#### Tekstblok

21 september 2004

CPB Nieuwsbrief: Arbeidsduurverlenging: kiezen tussen inkomen en vrije tijd

Vooral door het hoge aandeel van deeltijdbanen is de gemiddelde arbeidsduur in Nederland laag in vergelijking met andere Europese landen. Werknemers in Nederland werken gemiddeld 1223 uur, tegenover bijvoorbeeld 1480 in Duitsland, 1546 in het Verenigd Koninkrijk en 1639 in Spanje.

Met name werkgeversorganisaties pleiten nu voor arbeidsduurverlenging: dit moet de concurrentiepositie versterken en de gevolgen van vergrijzing opvangen.
Macro-economisch gezien heeft arbeidsduurverlenging op lange termijn inderdaad positieve effecten, omdat het arbeidsaanbod toeneemt en daarmee ook de productie en het nationaal inkomen. Voor de effecten op lange termijn maakt het niet uit of arbeidsduurverlenging in eerste instantie al dan niet gepaard gaat met gelijkblijvende uurlonen. De effecten op korte en middellange termijn zijn daarentegen zeer gevoelig voor wat er met de contractlonen gebeurt. Op kortere termijn leidt langer werken wel meteen tot wat meer economische groei, maar de werkgelegenheid neemt eerst nog af als gevolg van de dalende arbeidsproductiviteit. Met aanvankelijk gelijkblijvende uurlonen (en dus een evenredige loonsverhoging op jaarbasis) leidt langer werken op korte termijn tot ongunstigere effecten op werkgelegenheid en werkloosheid dan met aanvankelijk gelijkblijvende jaarlonen (en dus dalende uurlonen).

Vanuit micro-economisch oogpunt leidt langer werken niet automatisch tot meer welvaart. Zowel inkomen als vrije tijd dragen bij aan de welvaart van mensen. Hoe groter de vrijheid om zelf de optimale verdeling tussen inkomen en vrije tijd te bepalen, hoe groter de welvaart. In dat perspectief is het gunstig als mensen de mogelijkheid hebben om meer uren te kunnen werken, zonder dat dit wordt opgelegd. Het is echter de vraag of Nederlandse werknemers massaal bereid zijn om langer te werken; dit geldt al helemaal voor deeltijdwerkers.

########
#### Geëxtraheerd materiaal

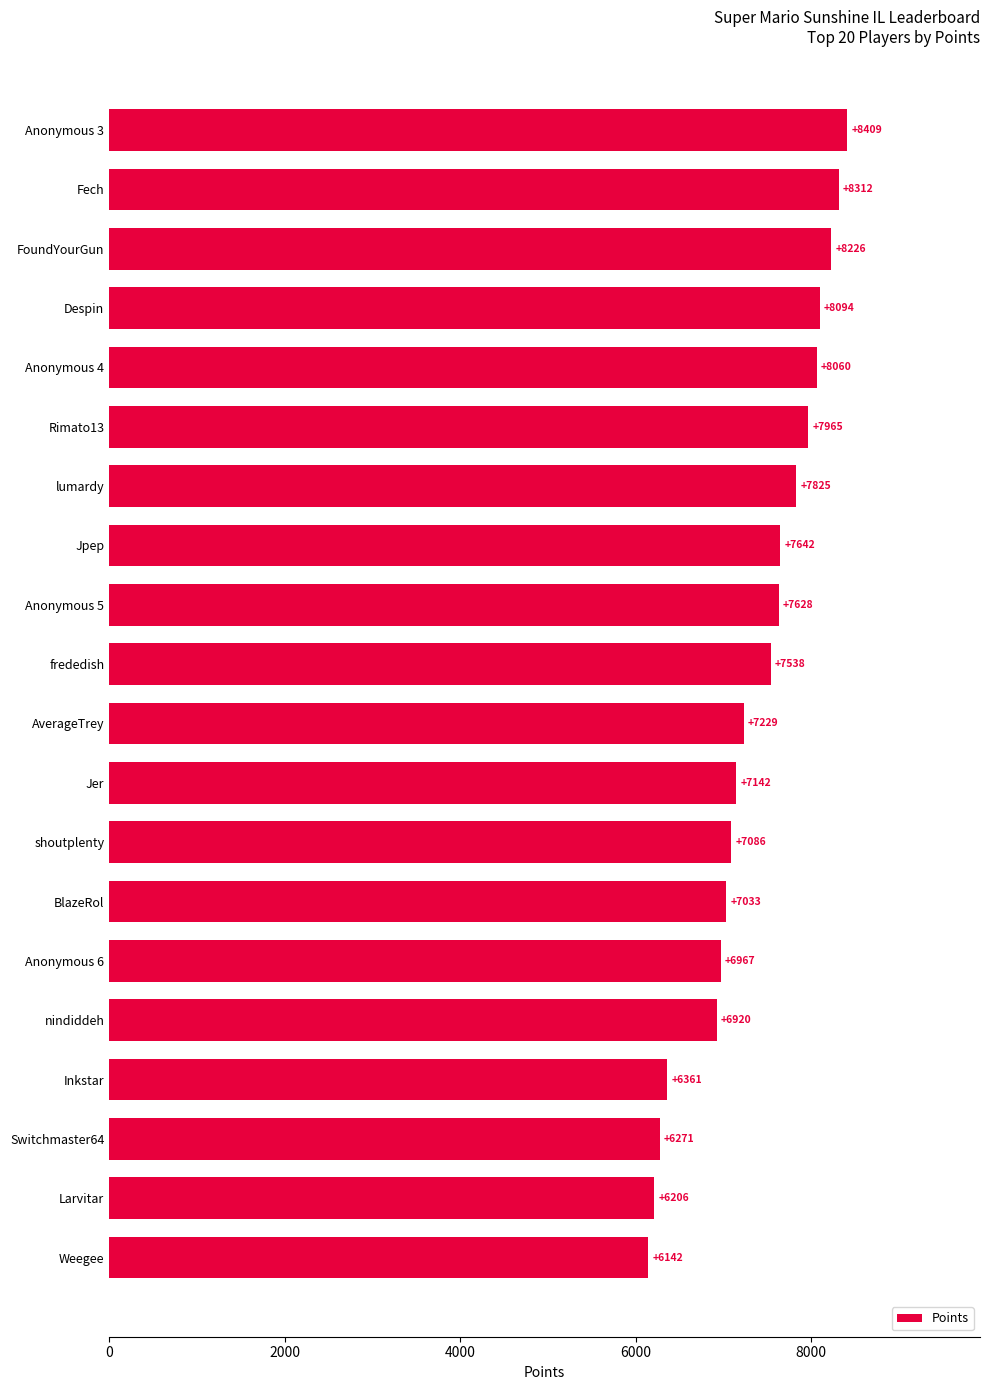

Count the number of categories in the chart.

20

########
#### Geëxtraheerd materiaal

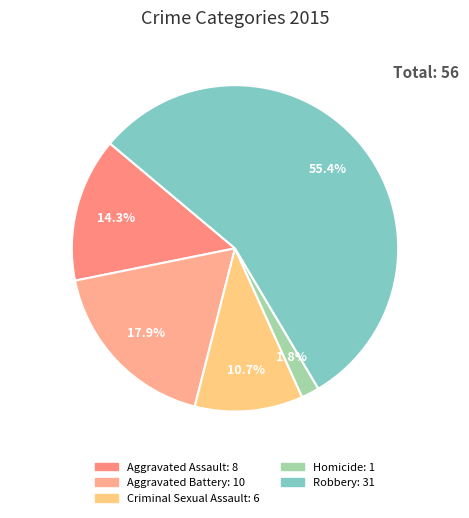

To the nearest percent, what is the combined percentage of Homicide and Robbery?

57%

########

■ **Wat te doen**:
a. Geef uit de tekst over arbeidsduurverlenging het stuk woordelijk opnieuw weer dat begint bij de woorden "Vooral door het" en ophoudt na "van vergrijzing opvangen.".
b. Ga verder met de tekst over arbeidsduurverlenging vanaf het punt waar die eindigt.

■ **Antwoorden per opdracht**:
a.
Vooral door het hoge aandeel van deeltijdbanen is de gemiddelde arbeidsduur in Nederland laag in vergelijking met andere Europese landen. Werknemers in Nederland werken gemiddeld 1223 uur, tegenover bijvoorbeeld 1480 in Duitsland, 1546 in het Verenigd Koninkrijk en 1639 in Spanje.

Met name werkgeversorganisaties pleiten nu voor arbeidsduurverlenging: dit moet de concurrentiepositie versterken en de gevolgen van vergrijzing opvangen.

b.
Willen mensen een goede afweging kunnen maken, dan moet het extra inkomen dat zij kunnen verdienen door langer te werken de maatschappelijke baten weerspiegelen. Ofwel: meer werken moet genoeg opleveren en anderzijds moet vrije tijd niet te goedkoop zijn. Dit laatste is het geval bij VUT-regelingen, waarbij de prijs van vrije tijd dermate laag is dat dit het blijven doorwerken bij het bereiken van de VUT-gerechtigde leeftijd sterk ontmoedigt. Onder meer via het vaststellen van de hoogte van belastingen en uitkeringen kan de overheid bevorderen dat mensen voldoende baten ondervinden van langer werken om een zuivere afweging tussen inkomen en vrije tijd te kunnen maken.

Dit schrijft het Centraal Planbureau (CPB) in de vandaag verschenen CPB Nieuwsbrief 2004/2(september 2004). In dit nummer zijn de openingscolumn en een artikel gewijd aan de economische effecten van langer werken.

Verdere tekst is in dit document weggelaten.